Il 21 giugno 1979, attorno alle due di notte, irrompe con la forza in un’abitazione, massacrando, mutilando e mangiando – assaggiando, per la precisione – le due donne adulte che trova all’interno.

È probabile che l’azione avvenga senza premeditazione, perché Kolya sembra del tutto ignaro della presenza di una terza persona, Yulia, riuscita a nascondersi alle prime avvisaglie dell’intrusione. Dal suo nascondiglio, la ragazzina osserva impotente il maniaco che si accanisce sulla madre e la nonna, episodio che la segnerà a vita.

I vicini, allertati dalle urla, avvisano tempestivamente le autorità, ma al loro arrivo Nikolai ha già avuto tutto il tempo per ultimare i suoi macabri rituali e dileguarsi nella notte. Secondo i rapporti ha asportato dai cadaveri ampie porzioni dei tessuti molli, in particolare dalle gambe e dall’area genitale.

Riavutasi dallo shock, Yulia racconta che, tra le varie atrocità, l’assassino aveva bevuto il sangue della madre, ma non della nonna. Sfortunatamente, sembra però che non sia stata in grado di fornirne una descrizione.
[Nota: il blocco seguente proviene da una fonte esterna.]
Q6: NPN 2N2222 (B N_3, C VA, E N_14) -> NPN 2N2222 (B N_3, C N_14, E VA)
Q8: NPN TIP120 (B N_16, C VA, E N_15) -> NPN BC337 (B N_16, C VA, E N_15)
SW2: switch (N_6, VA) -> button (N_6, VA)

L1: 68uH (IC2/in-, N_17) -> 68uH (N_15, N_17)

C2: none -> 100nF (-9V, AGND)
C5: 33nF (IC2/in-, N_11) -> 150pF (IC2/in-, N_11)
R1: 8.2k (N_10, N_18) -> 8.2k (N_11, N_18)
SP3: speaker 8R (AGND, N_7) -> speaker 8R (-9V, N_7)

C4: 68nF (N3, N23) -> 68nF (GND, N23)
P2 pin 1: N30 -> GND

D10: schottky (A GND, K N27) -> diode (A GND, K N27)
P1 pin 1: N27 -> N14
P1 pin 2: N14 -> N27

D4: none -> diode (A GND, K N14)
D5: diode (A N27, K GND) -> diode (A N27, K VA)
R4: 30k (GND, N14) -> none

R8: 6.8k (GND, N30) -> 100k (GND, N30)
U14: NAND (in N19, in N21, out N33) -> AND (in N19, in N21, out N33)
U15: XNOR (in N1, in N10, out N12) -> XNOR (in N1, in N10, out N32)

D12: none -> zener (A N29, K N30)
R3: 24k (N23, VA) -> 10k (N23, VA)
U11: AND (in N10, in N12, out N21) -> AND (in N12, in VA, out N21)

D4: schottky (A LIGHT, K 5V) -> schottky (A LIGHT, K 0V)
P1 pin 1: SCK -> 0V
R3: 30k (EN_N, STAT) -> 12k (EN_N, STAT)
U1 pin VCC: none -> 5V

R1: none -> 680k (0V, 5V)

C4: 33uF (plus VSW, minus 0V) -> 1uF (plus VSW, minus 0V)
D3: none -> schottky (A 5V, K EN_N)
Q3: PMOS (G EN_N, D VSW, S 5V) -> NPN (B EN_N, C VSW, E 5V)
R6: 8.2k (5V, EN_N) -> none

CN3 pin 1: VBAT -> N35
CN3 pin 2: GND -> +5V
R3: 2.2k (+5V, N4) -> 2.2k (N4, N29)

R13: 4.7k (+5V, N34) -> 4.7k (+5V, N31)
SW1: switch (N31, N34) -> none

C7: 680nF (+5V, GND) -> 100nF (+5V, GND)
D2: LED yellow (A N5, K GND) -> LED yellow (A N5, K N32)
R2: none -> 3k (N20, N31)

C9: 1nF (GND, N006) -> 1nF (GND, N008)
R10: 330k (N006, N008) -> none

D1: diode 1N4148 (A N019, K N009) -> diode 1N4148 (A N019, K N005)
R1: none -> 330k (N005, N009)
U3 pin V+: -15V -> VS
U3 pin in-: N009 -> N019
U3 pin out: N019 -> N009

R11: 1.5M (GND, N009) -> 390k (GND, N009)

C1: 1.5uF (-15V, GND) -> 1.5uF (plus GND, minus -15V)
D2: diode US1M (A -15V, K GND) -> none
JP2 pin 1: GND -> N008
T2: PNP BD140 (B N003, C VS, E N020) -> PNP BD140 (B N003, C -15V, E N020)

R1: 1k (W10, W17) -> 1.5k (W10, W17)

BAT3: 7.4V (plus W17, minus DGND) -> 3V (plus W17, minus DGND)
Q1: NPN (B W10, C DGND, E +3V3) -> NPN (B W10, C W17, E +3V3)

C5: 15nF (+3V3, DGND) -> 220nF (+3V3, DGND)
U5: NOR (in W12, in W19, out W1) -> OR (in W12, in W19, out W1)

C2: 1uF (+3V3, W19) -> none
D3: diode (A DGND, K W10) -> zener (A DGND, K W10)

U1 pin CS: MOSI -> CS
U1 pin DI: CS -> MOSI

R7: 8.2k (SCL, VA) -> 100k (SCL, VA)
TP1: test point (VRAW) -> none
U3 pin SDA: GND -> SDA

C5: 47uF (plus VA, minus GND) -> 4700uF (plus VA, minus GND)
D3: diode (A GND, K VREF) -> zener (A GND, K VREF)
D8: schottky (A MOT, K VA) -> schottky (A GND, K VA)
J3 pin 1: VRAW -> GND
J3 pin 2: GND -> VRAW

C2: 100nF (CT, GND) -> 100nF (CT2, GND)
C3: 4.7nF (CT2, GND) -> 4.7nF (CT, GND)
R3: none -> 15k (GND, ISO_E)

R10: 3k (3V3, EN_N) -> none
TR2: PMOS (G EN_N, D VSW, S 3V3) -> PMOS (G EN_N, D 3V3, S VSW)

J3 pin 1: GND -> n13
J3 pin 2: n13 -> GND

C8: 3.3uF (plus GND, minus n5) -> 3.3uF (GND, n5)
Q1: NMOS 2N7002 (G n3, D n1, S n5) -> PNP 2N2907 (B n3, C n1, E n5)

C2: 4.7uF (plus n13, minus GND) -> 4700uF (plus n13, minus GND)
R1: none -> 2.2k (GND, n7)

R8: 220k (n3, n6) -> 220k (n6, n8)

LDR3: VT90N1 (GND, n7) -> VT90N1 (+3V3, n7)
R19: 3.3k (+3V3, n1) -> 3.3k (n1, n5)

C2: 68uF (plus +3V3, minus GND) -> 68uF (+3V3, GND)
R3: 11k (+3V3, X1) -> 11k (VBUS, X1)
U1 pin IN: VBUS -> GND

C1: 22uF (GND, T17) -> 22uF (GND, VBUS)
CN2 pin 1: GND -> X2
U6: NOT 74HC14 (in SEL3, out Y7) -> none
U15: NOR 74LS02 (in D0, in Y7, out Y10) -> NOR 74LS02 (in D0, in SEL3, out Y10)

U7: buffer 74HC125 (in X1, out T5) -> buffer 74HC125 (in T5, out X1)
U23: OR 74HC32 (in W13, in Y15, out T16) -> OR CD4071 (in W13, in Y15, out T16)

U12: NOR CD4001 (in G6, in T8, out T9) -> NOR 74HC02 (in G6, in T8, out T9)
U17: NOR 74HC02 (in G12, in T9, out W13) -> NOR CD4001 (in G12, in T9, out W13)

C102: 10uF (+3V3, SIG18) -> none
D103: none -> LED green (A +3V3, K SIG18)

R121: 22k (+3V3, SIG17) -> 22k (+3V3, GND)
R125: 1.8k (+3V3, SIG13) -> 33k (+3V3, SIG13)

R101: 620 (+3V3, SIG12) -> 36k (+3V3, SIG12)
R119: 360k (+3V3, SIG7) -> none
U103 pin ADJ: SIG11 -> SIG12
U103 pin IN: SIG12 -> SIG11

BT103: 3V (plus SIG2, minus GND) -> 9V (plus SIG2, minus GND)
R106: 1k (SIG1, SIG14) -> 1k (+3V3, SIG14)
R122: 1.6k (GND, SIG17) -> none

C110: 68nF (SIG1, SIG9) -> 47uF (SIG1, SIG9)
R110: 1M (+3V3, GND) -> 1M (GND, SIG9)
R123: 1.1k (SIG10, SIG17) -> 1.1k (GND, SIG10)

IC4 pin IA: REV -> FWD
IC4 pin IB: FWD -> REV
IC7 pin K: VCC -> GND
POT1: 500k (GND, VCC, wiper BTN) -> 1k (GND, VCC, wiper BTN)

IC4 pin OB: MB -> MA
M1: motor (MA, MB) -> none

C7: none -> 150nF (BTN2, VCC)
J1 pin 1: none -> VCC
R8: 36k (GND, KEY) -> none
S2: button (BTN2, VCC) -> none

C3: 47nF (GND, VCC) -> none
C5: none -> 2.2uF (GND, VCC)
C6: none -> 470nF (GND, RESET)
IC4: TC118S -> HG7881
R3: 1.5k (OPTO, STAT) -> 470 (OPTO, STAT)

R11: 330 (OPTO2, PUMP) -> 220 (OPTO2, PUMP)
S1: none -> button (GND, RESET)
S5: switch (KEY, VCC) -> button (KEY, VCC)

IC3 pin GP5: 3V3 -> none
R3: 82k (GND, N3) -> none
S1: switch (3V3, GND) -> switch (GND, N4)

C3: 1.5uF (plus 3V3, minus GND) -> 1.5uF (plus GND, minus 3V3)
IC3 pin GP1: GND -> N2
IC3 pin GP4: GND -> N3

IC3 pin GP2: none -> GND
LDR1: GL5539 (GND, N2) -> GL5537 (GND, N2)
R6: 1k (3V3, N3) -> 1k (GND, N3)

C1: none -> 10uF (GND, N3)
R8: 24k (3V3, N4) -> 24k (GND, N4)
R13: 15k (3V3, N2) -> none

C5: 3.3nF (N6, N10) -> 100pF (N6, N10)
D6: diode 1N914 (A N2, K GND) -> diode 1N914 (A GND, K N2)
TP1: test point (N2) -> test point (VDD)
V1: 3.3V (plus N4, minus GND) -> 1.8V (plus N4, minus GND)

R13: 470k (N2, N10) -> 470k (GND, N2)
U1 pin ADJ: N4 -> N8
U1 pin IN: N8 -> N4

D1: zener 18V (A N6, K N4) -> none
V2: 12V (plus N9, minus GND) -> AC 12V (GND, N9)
Le uccisioni si fanno più serrate. Nel giro di sei giorni, Zanna di Metallo trucida una neomamma con diciotto coltellate, quindi s’improvvisa giustiziere. “Il 27 giugno 1979, la mia ragazza Tatiana Ya mi disse che una donna di nome Valentina aveva rubato dei suoi effetti personali. Tatiana aveva fatto denuncia alla polizia. Ho rimproverato Tatiana per averlo detto alla polizia e le ho ordinato di condurre la ladra a casa mia quella stessa sera, poi sono andato a bere della vodka con gli amici.

Quando sono rientrato a casa la sera ho trovato una ragazza bella e giovane. Tatiana era via, in compagnia di mia sorella Zoe. Io e la ragazza ci eravamo appena seduti sul letto, quando ci siamo spogliati e abbiamo fatto sesso. E tutto è avvenuto con il suo consenso.

Poi ho pensato che la mia ragazza poteva entrare in qualsiasi momento e chiesi a Valentina di continuare nel fienile. L’ho sollevata dal letto e l’ho portata in braccio nel fienile, che si trova nel cortile.

Nel fienile abbiamo avuto un altro rapporto sessuale, ma non ero soddisfatto. Allora ho sentito il desiderio di strangolarla. Le ho stretto il collo con entrambe le mani e ho cominciato a soffocarla. […] Poi ho preso il coltello e le ho tagliato delicatamente la gola. Ho succhiato il suo sangue ed ero di nuovo eccitato. Dopo aver avuto un altro orgasmo mi sono reso conto che era già morta. Ho smembrato il suo corpo in corrispondenza delle articolazioni, ho messo la carne buona in un barile, e gli scarti li ho seppelliti in giardino”.

Kolya l’Orco è ormai alla luce del sole, e la sua dentiera scintillante (che una fonte vuole di oro bianco) gli frutta i soprannomi con cui diventerà internazionalmente celebre: Metal Fang e Iron Tusk. Il 3 dicembre 1981, il tribunale lo riconosce colpevole di sette omicidi, tre dei quali con l’aggravante del cannibalismo. Zanna di Metallo dichiara: “Ho ucciso le donne per vari motivi. Prima di tutto, ero profondamente appagato dalla loro passione sessuale verso di me. In secondo luogo, sentivo un’attrazione irresistibile per il corpo femminile: volevo cercare di conoscerlo pienamente e totalmente. Pertanto mangiavo la loro carne. In terzo luogo, nel libro Black Mist, che ho letto qualche anno fa, era scritto che gli antichi Germani bevevano il sangue di donna per compiere profezie. Volevo fare anch’io delle profezie, così ho bevuto il loro sangue. E ci sono riuscito […] Questa è la mia vendetta contro le donne perché violano la legge di natura. Un uomo deve essere al di sopra delle donne in tutto, ma tutto nella vita è sottosopra. Volevo incutere paura in tutte le donne del distretto. Non ho semplicemente ucciso. Ho sacrificato Tatiana G. per l’anniversario della morte della nonna, e Valya (il 13 dicembre 1980) per onorare il centenario di mio nonno”.